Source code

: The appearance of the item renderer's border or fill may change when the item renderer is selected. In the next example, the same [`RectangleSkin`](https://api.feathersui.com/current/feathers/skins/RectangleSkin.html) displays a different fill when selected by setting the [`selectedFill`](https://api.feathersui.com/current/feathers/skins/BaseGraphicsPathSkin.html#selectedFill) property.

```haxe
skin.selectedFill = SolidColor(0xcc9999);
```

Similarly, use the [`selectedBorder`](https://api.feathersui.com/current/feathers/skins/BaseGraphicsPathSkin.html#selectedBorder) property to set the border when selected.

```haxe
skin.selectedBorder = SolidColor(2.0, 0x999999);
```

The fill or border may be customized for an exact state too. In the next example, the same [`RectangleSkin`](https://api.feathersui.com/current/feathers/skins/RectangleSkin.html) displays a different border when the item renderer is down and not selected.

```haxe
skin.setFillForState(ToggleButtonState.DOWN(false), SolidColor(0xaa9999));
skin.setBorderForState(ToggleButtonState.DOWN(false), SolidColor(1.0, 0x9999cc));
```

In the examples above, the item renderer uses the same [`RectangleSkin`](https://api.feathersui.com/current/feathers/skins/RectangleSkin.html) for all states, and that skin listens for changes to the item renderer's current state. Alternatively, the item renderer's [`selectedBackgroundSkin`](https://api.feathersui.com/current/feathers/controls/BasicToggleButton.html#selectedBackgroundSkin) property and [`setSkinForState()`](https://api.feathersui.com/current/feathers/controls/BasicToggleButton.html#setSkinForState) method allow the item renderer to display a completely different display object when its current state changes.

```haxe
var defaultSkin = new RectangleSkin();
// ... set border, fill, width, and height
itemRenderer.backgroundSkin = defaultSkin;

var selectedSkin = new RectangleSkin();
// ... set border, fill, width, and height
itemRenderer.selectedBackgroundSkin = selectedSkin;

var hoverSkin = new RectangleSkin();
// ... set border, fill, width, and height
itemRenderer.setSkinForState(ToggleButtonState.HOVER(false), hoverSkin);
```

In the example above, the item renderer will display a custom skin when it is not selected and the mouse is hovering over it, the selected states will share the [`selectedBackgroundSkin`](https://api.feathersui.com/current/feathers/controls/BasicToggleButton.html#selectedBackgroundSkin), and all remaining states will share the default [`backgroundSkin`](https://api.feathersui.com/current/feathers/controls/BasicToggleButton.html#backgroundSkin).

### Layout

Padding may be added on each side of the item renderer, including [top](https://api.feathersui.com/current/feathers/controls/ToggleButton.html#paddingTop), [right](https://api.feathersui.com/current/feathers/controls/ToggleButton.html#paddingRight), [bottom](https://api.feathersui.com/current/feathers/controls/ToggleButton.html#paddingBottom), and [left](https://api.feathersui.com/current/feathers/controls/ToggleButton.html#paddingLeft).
===
WORK TASK: Copy out every record above exactly as written.

RESULT OF THIS TASK:
Source code

: The appearance of the item renderer's border or fill may change when the item renderer is selected. In the next example, the same [`RectangleSkin`](https://api.feathersui.com/current/feathers/skins/RectangleSkin.html) displays a different fill when selected by setting the [`selectedFill`](https://api.feathersui.com/current/feathers/skins/BaseGraphicsPathSkin.html#selectedFill) property.

```haxe
skin.selectedFill = SolidColor(0xcc9999);
```

Similarly, use the [`selectedBorder`](https://api.feathersui.com/current/feathers/skins/BaseGraphicsPathSkin.html#selectedBorder) property to set the border when selected.

```haxe
skin.selectedBorder = SolidColor(2.0, 0x999999);
```

The fill or border may be customized for an exact state too. In the next example, the same [`RectangleSkin`](https://api.feathersui.com/current/feathers/skins/RectangleSkin.html) displays a different border when the item renderer is down and not selected.

```haxe
skin.setFillForState(ToggleButtonState.DOWN(false), SolidColor(0xaa9999));
skin.setBorderForState(ToggleButtonState.DOWN(false), SolidColor(1.0, 0x9999cc));
```

In the examples above, the item renderer uses the same [`RectangleSkin`](https://api.feathersui.com/current/feathers/skins/RectangleSkin.html) for all states, and that skin listens for changes to the item renderer's current state. Alternatively, the item renderer's [`selectedBackgroundSkin`](https://api.feathersui.com/current/feathers/controls/BasicToggleButton.html#selectedBackgroundSkin) property and [`setSkinForState()`](https://api.feathersui.com/current/feathers/controls/BasicToggleButton.html#setSkinForState) method allow the item renderer to display a completely different display object when its current state changes.

```haxe
var defaultSkin = new RectangleSkin();
// ... set border, fill, width, and height
itemRenderer.backgroundSkin = defaultSkin;

var selectedSkin = new RectangleSkin();
// ... set border, fill, width, and height
itemRenderer.selectedBackgroundSkin = selectedSkin;

var hoverSkin = new RectangleSkin();
// ... set border, fill, width, and height
itemRenderer.setSkinForState(ToggleButtonState.HOVER(false), hoverSkin);
```

In the example above, the item renderer will display a custom skin when it is not selected and the mouse is hovering over it, the selected states will share the [`selectedBackgroundSkin`](https://api.feathersui.com/current/feathers/controls/BasicToggleButton.html#selectedBackgroundSkin), and all remaining states will share the default [`backgroundSkin`](https://api.feathersui.com/current/feathers/controls/BasicToggleButton.html#backgroundSkin).

### Layout

Padding may be added on each side of the item renderer, including [top](https://api.feathersui.com/current/feathers/controls/ToggleButton.html#paddingTop), [right](https://api.feathersui.com/current/feathers/controls/ToggleButton.html#paddingRight), [bottom](https://api.feathersui.com/current/feathers/controls/ToggleButton.html#paddingBottom), and [left](https://api.feathersui.com/current/feathers/controls/ToggleButton.html#paddingLeft).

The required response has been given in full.